|I don't ALWAYS dress like this to drum. Let's face it, a hoody is too hot for serious drumming.|
"You're a drummer? You?" I know what you're thinking. Women my age don't start playing the drums at my age. Well, that's what people said when I took downhill skiing lessons at 47, too. What can I say? I'm a late bloomer.
Chuck and I both secretly shared a dream of playing the drums, but didn't realize we were both serious about it until we came across an inexpensive kit at a yard sale. We were like two little kids. Chuck was surprised I didn't want him to move the drums to the basement after we'd had them a week or two.
"MOVE THEM? Why would we move them? I don't want to play in the basement, do you?" Yeah, that's how I feel about our drums.
My Mother's Day card from Dylan and Jamie made me so happy. My kids have been surprised at our interest in drumming, but surprisingly supportive.
Do the drums get played? Well, yes, they do.
|April 26, 2016. The day of the yard sale purchase. Chuck gives CJ a chance to play.|
Chuck and I often take turns after dinner. Chuck plays much more naturally than I. I don't want to mess up; he just has fun. We introduced our little grandson to them, and I let Violet use them when she comes to play. And Bridger showed us a few things when he came to visit.
"Tuning your drums certainly couldn't hurt," I think was how Bridger put it, after he played them. My drums and I can use all the help we can get, so we went in search of a drum key at the local music stores.
After Chuck's initial $15 purchase of the drums, and my buying a drum key for $7, we have now invested $22 in my current pastime. Not bad, as far as hobby expenses go. Much cheaper than photography, for sure, but a lot louder.
When we got home, Bridger set to work at moving the drum kit to a more prominent place in the family room, and then he tuned the drums.
Perhaps I should mention this is a First Act kit. It is a great set for a beginner like me, but it's something that might make real drummers chuckle. That's okay. I'm having fun, and that was the point. Besides, I didn't buy the silliest drum kit in the world...
Another thing worth mentioning is Bridger is not a drummer. He is a musician, though, who has played brass instruments, stringed instruments, and dabbled with his band's drums. He has a knack for anything to do with music, and he was willing to try to tune my drums and teach me what he knows.

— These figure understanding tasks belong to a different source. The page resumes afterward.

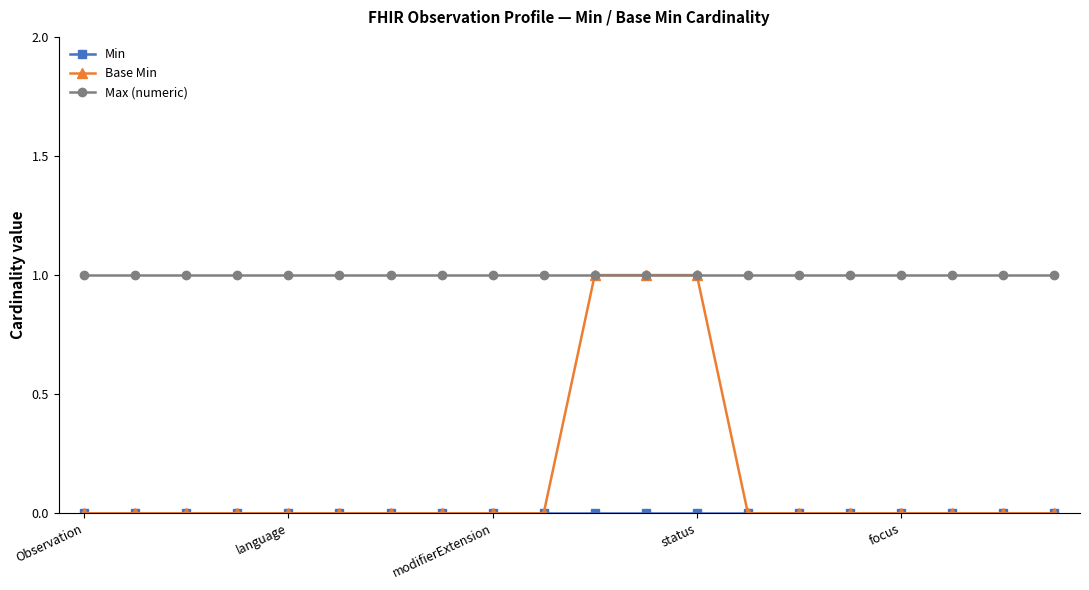

Which series has the largest total across all categories?

Max (numeric)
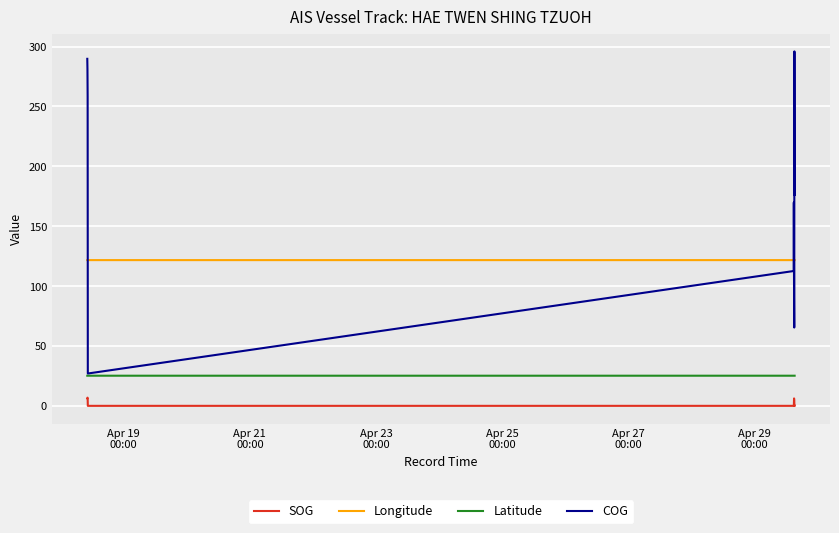

Which series has the largest range (max minus min)?

COG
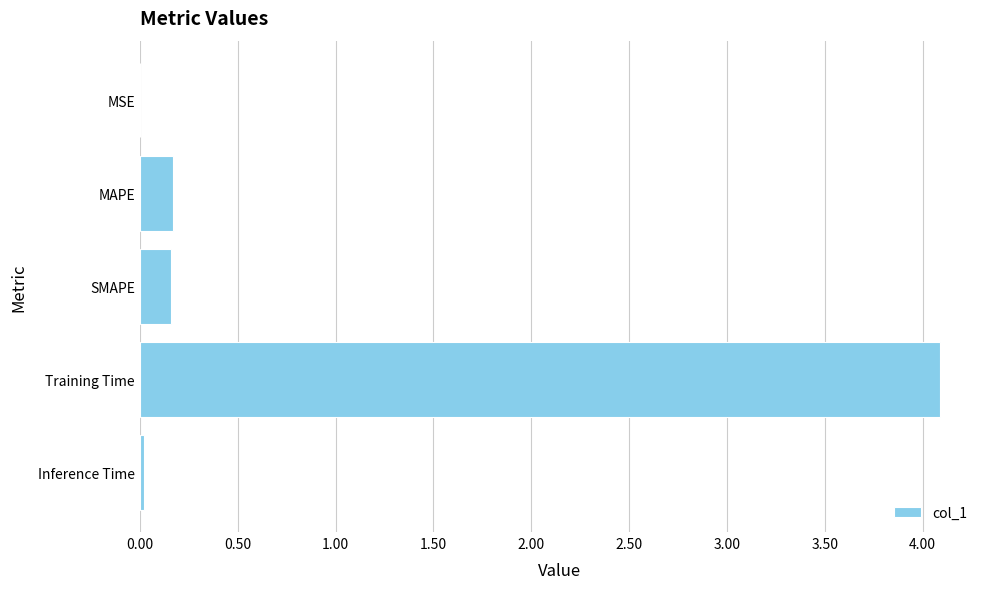

The chart shows a value of 0.2 at MAPE. True or false?

True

He called me in to admire his work, handed me the sticks, and said, "I didn't tune your drums for nothing. Let's see what you've got."
I showed him the two rhythms I can still remember. It's weird. I can hold two patterns in my head. I've probably learned five, but as soon as I learned number three, number one left the premises of my brain. And when I learned number four, number two left, as well. Do you see the pattern here? This is why you should learn the instrument of your choice early. Don't wait until you're fifty-something to start checking off your bucket list. Memory is a tricky thing after middle age.
We looked up a new rhythm on YouTube, and then Bridger broke it down for me.
"Kick. Kick. Snare. 1-2-3-4-5. BOOM-and." Well, when he says it like that, it makes sense. Sort of. It took me awhile, but I started to get it.
Bridger is a natural music teacher. I was impressed with his patience, and his encouragement. He took the sum experience, and broke it down into manageable parts for me.
"You probably think this is pretty funny, that I want to play the drums," I said.
"Oh, it's HILARIOUS, but it's also really cool. I'm impressed," he told me.
I recorded Bridge's drumming nice and slow, so I can remember it when I start to forget. The forgetting is inevitable, I'm afraid.
The highlight of my very short drumming
career experience was when Bridger picked up his guitar and told me to start drumming. "But I don't know how to match what you'll play!" I complained.
"Just start drumming," he told me. "I'll match you." So I did. And what do you know? My boy started playing a song along with the rhythm, and we actually jammed together. I couldn't help but smile. I'd never had accompaniment before. It was amazing! (DISCLAIMER: My drumming wasn't amazing. The experience of playing with another human being was the amazing part.)
I told him I don't talk about my drumming much. I've only mentioned it in passing here, as something I kind of like to do. "Well, I think you should blog about it," Bridge said. So here you go, B!
This last video clip of Bridge gives me hope. He keeps reminding me the first rule of drumming is "There are no mistakes." (He might have made that up for me.) Here, you will see, the show goes on, even leading up to Chuck's rule, which is "Always end a set with a big finish." (Chuck might have made that up for himself; he just loves a big finish.)
It may be peculiar for me to play the drums, but I'm thinking it's all part of my life's "big finish." I want to experience everything I've ever wanted to do, while I still can. Drumming has been part of my dream for so many years, and thanks to Chuck, I am living the dream. I'm glad I have him with me for my big finish.